Metformin drugs under simulated gastric conditions can generate high nitrite-dependent levels of N-nitrosodimethylamine

1 mM nitrite is high, I don’t know if we have to use 96 ng/day here and if the model shouldn’t be finetuned to intake together with a meal (not just keeping cured meat-like nitrite exposure, but also antioxidants and amine scavengers).

It disturbs me a little bit that the point of departure is 96 ng NDMA/day as acceptable exposure without nuancing. The RAIL for exogenous contamination in medicines is not per se the basis for evaluation of endogenous formation. When we start to go endogenously I think this is moving away from unintegrated exposure scenarios and looking more holistically, with reduced possibility to distinct on the origin of NDMA and also looking at combinations of factors (e.g. nitrite from food) and faith, leading to more advanced exposure models for balancing risks.

The nitrite in the stomach is obviously not going to come from the medicine and nitrite preservative use is maybe a little bit too widespread to add this as meal restriction on the leaflet, so assessment of the risks merges the food and medicine perspective. If you want to look at this from a regulatory toxicology perspective (which is done by citing only pharma-regulation linked AI for NDMA), food and pharma have to agree first on the acceptable exposure to NDMA? This is not the case today, see for example:

In pharma we are often used to looking at exposure unintegrated, also for multi- (endo, exo or end/exo) root cause impurities (typically ignoring biokinetics and other sources of risks), but typically pay the price for this limitation with conservative limits/extra precaution.
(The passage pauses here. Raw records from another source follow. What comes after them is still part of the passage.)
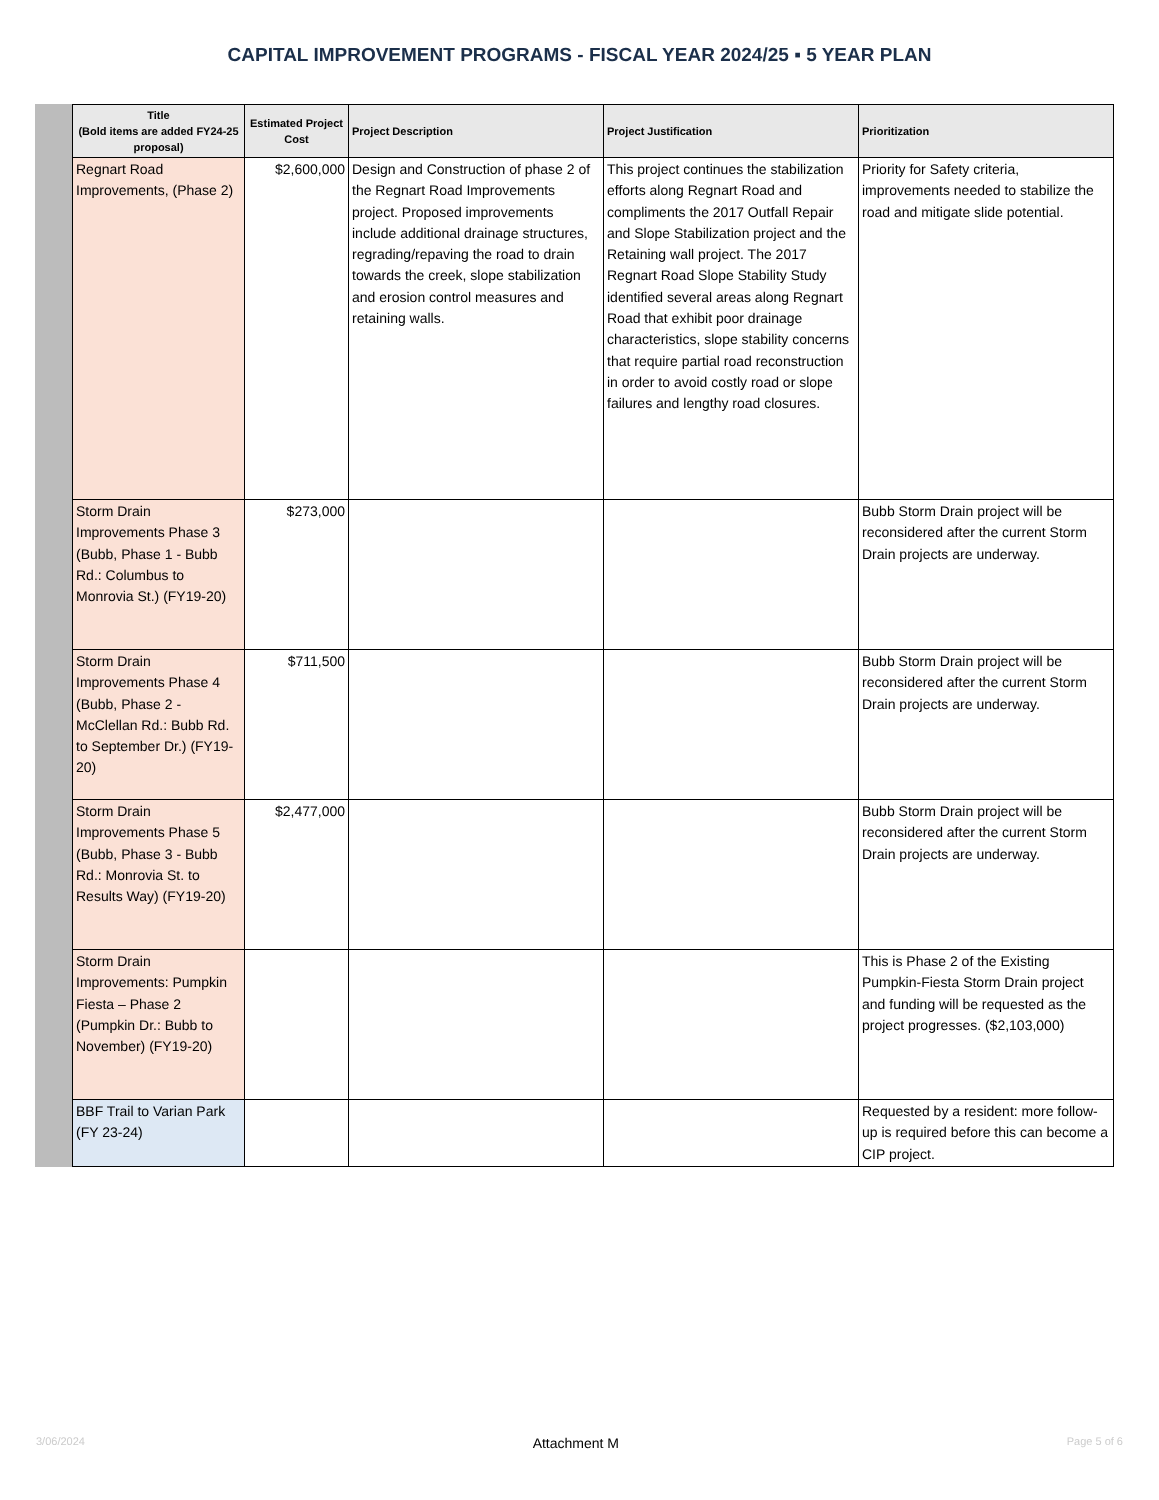CAPITAL IMPROVEMENT PROGRAMS - FISCAL YEAR 2024/25 ▪ 5 YEAR PLAN
| Title (Bold items are added FY24-25 proposal) | Estimated Project Cost | Project Description | Project Justification | Prioritization |
| --- | --- | --- | --- | --- |
| Regnart Road Improvements, (Phase 2) | $2,600,000 | Design and Construction of phase 2 of the Regnart Road Improvements project. Proposed improvements include additional drainage structures, regrading/repaving the road to drain towards the creek, slope stabilization and erosion control measures and retaining walls. | This project continues the stabilization efforts along Regnart Road and compliments the 2017 Outfall Repair and Slope Stabilization project and the Retaining wall project. The 2017 Regnart Road Slope Stability Study identified several areas along Regnart Road that exhibit poor drainage characteristics, slope stability concerns that require partial road reconstruction in order to avoid costly road or slope failures and lengthy road closures. | Priority for Safety criteria, improvements needed to stabilize the road and mitigate slide potential. |
| Storm Drain Improvements Phase 3 (Bubb, Phase 1 - Bubb Rd.: Columbus to Monrovia St.) (FY19-20) | $273,000 | | | Bubb Storm Drain project will be reconsidered after the current Storm Drain projects are underway. |
| Storm Drain Improvements Phase 4 (Bubb, Phase 2 - McClellan Rd.: Bubb Rd. to September Dr.) (FY19-20) | $711,500 | | | Bubb Storm Drain project will be reconsidered after the current Storm Drain projects are underway. |
| Storm Drain Improvements Phase 5 (Bubb, Phase 3 - Bubb Rd.: Monrovia St. to Results Way) (FY19-20) | $2,477,000 | | | Bubb Storm Drain project will be reconsidered after the current Storm Drain projects are underway. |
| Storm Drain Improvements: Pumpkin Fiesta – Phase 2 (Pumpkin Dr.: Bubb to November) (FY19-20) | | | | This is Phase 2 of the Existing Pumpkin-Fiesta Storm Drain project and funding will be requested as the project progresses. ($2,103,000) |
| BBF Trail to Varian Park (FY 23-24) | | | | Requested by a resident: more follow-up is required before this can become a CIP project. |
3/06/2024 Attachment M Page 5 of 6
As endogenous nitrosamine formation is not new in literature, also not linked to API, possibly the conservative RAIL for medicines (for NDMA, CPCA,…) can be interpreted in this precautionary sense. Increasing quantification of endogenous risk to in the future allow to couple back to exogenous limits and thus more holistic models is thus useful.

It would have been useful not only to compare with the exogenous NDMA limits for pharma, but also with NDMA endogenous formation baseline levels and NDMA exposure from foods which can be in totality much higher than 96 ng/day.

I found it strange that the fact that metformin has to be taken with meals is seen per definition as increased risk (or as subscribing the relevance of the study conditions used), as this would require establishing that the average meal is more contributing to nitrite risks than to antioxidant-linked or alternative amine-scavenger derisking (e.g. N-terminal proline) for the scenario? Especially because the tests are done in vitro with simulated gastric fluid without varying parameters like spiking with proline or ascorbic acid (see for example), but while using high nitrite concentrations (simulating only the worst case elements of a meal). Even the exposure to nitrites as preservatives in cured meat goes hand in hand with the dosing of N-terminal proline or other biogenic amines, whereas also this type of preservative use has become increasingly regulated (quite recently updated in Europe in fact). Nitrosamines risks for high nitrite high amine foods is a study field on its own.

For stomach nitrites, the “closest concentration to physiologic conditions used, 1 mM” seems quite high (or (cured meat) meal-like)?

0.100 L volume gastric fluid (fasting…) x 1/1000 M nitrites (non-fasting…) = 0.0001 mol x 46 g/mol = 4.6 mg <=> The ADI of nitrites is 0.07 mg/kg bw

/ 150 mg nitrites/kg food (max. nitrite preservative use in Europe) = 31 g of high nitrite food product

On stomach nitrite concentration see also review in link. 1 mM is really a high nitrite concentration. So considering max. 400 ng NDMA/tablet for the tested conditions (I guess 1-2 tablets/day) (and the discussions on applicable acceptable exposure for NDMA and real exposure) with a possibility to optimize further for the meal scenario, the data might as well contribute to derisking in the end. So fully support more work is indeed required.

What do we think was the rationale behind selecting pH 2.5? (Empty stomach is pH 1.5, pH 3.15 usually selected for maximum conversion; selected something in the middle between range of pH 1.5-3.5 for stomach pH)?

Would have been nice to understand the variability in endogenous formation link with formula composition (now only distributors and lot numbers are provided in SI, no checks on antioxidant presence, API concentration, solubility, possible interaction with the simulation fluid etc.). Sun Pharmaceuticals tablets are most resistant in this test.

Overall I found the EMA-funded study designs maybe more on point or transparent, papers are apparently in the submission phase. Looking forward to the results to combine insights, anticipating a new chapter in RAIL discussions if the endogenous field gets further increased attention?